Last year, he appeared in 39 games, starting 11 and finishing 5 (what?) and ended with a 4.03 ERA, 4.23 FIP, 1.43 WHIP and 58 strikeouts across 73.2 innings of work. Bad.
Then, heading into the 2022 campaign, Price was seemingly getting himself started off on the wrong foot when he “wasn’t built up” at the end of March to even appear in spring training games! His first came on March 30, which was just over a week before the regular season began. What was going on?
Guess it doesn’t matter! Price is a rock solid bullpen option and has an arsenal of five pitches he’s largely been effective using in 2022 (though his sinker and changeup have been getting tagged quite often).
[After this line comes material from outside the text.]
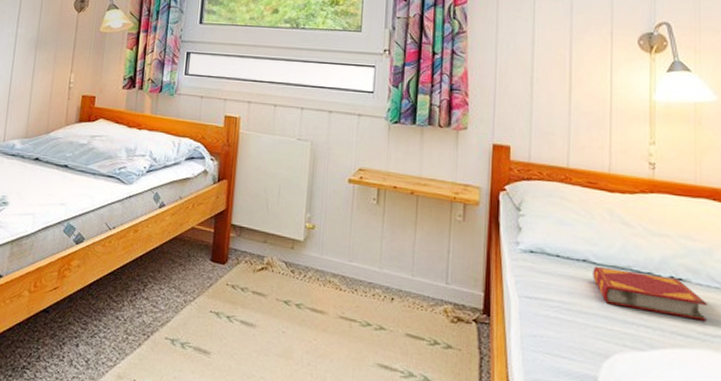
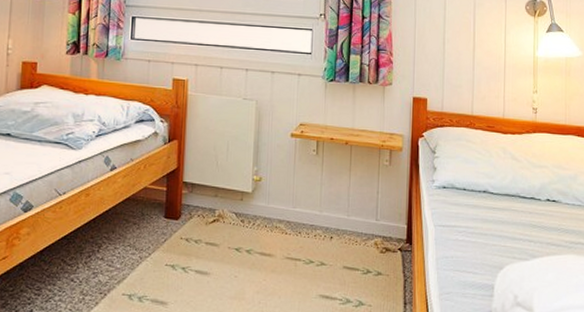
hardback book: present [592,265,708,321] -> none [491,195,573,232]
Still, his four-seam fastball, sinker, cutter, changeup and curveball make up a tremendous mix to throw hitters off if utilized correctly.
Throw in Price’s 23 games of postseason experience (4.62 ERA, 1.20 WHIP, 91 strikeouts in 99.1 innings pitched) — though not exactly the greatest — and he’d perhaps be a bit more reliable in a lower-leverage relief role rather than as a top-rotation starter constantly in the spotlight. With just 32.1 innings under his belt, too, maybe this was the plan all along. Now, he’ll be well-rested for October baseball.